Assignment:
Once the pictures are removed, output the remaining entries exactly as given.

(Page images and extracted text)
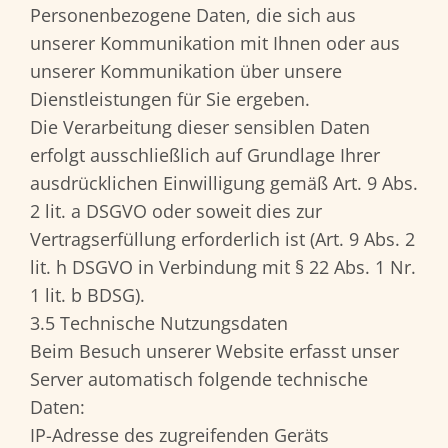
Personenbezogene Daten, die sich aus
unserer Kommunikation mit Ihnen oder aus
unserer Kommunikation über unsere
Dienstleistungen für Sie ergeben.
Die Verarbeitung dieser sensiblen Daten
erfolgt ausschließlich auf Grundlage Ihrer
ausdrücklichen Einwilligung gemäß Art. 9 Abs.
2 lit. a DSGVO oder soweit dies zur
Vertragserfüllung erforderlich ist (Art. 9 Abs. 2
lit. h DSGVO in Verbindung mit § 22 Abs. 1 Nr.
1 lit. b BDSG).
3.5 Technische Nutzungsdaten
Beim Besuch unserer Website erfasst unser
Server automatisch folgende technische
Daten:
IP-Adresse des zugreifenden Geräts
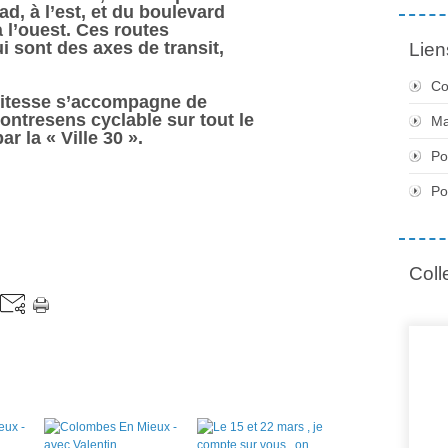
ad, à l’est, et du boulevard
 l’ouest. Ces routes
i sont des axes de transit,
Lien
Co
 vitesse s’accompagne de
contresens cyclable sur tout le
Ma
ar la « Ville 30 ».
Po
Po
Coll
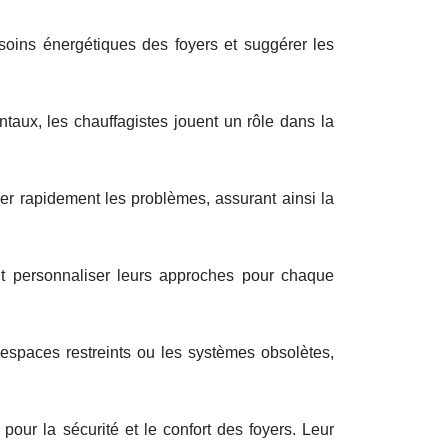
soins énergétiques des foyers et suggérer les
aux, les chauffagistes jouent un rôle dans la
ier rapidement les problèmes, assurant ainsi la
t personnaliser leurs approches pour chaque
espaces restreints ou les systèmes obsolètes,
our la sécurité et le confort des foyers. Leur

The answer:
Personenbezogene Daten, die sich aus
unserer Kommunikation mit Ihnen oder aus
unserer Kommunikation über unsere
Dienstleistungen für Sie ergeben.
Die Verarbeitung dieser sensiblen Daten
erfolgt ausschließlich auf Grundlage Ihrer
ausdrücklichen Einwilligung gemäß Art. 9 Abs.
2 lit. a DSGVO oder soweit dies zur
Vertragserfüllung erforderlich ist (Art. 9 Abs. 2
lit. h DSGVO in Verbindung mit § 22 Abs. 1 Nr.
1 lit. b BDSG).
3.5 Technische Nutzungsdaten
Beim Besuch unserer Website erfasst unser
Server automatisch folgende technische
Daten:
IP-Adresse des zugreifenden Geräts
ad, à l’est, et du boulevard
 l’ouest. Ces routes
i sont des axes de transit,
Lien
Co
 vitesse s’accompagne de
contresens cyclable sur tout le
Ma
ar la « Ville 30 ».
Po
Po
Coll
soins énergétiques des foyers et suggérer les
aux, les chauffagistes jouent un rôle dans la
ier rapidement les problèmes, assurant ainsi la
t personnaliser leurs approches pour chaque
espaces restreints ou les systèmes obsolètes,
our la sécurité et le confort des foyers. Leur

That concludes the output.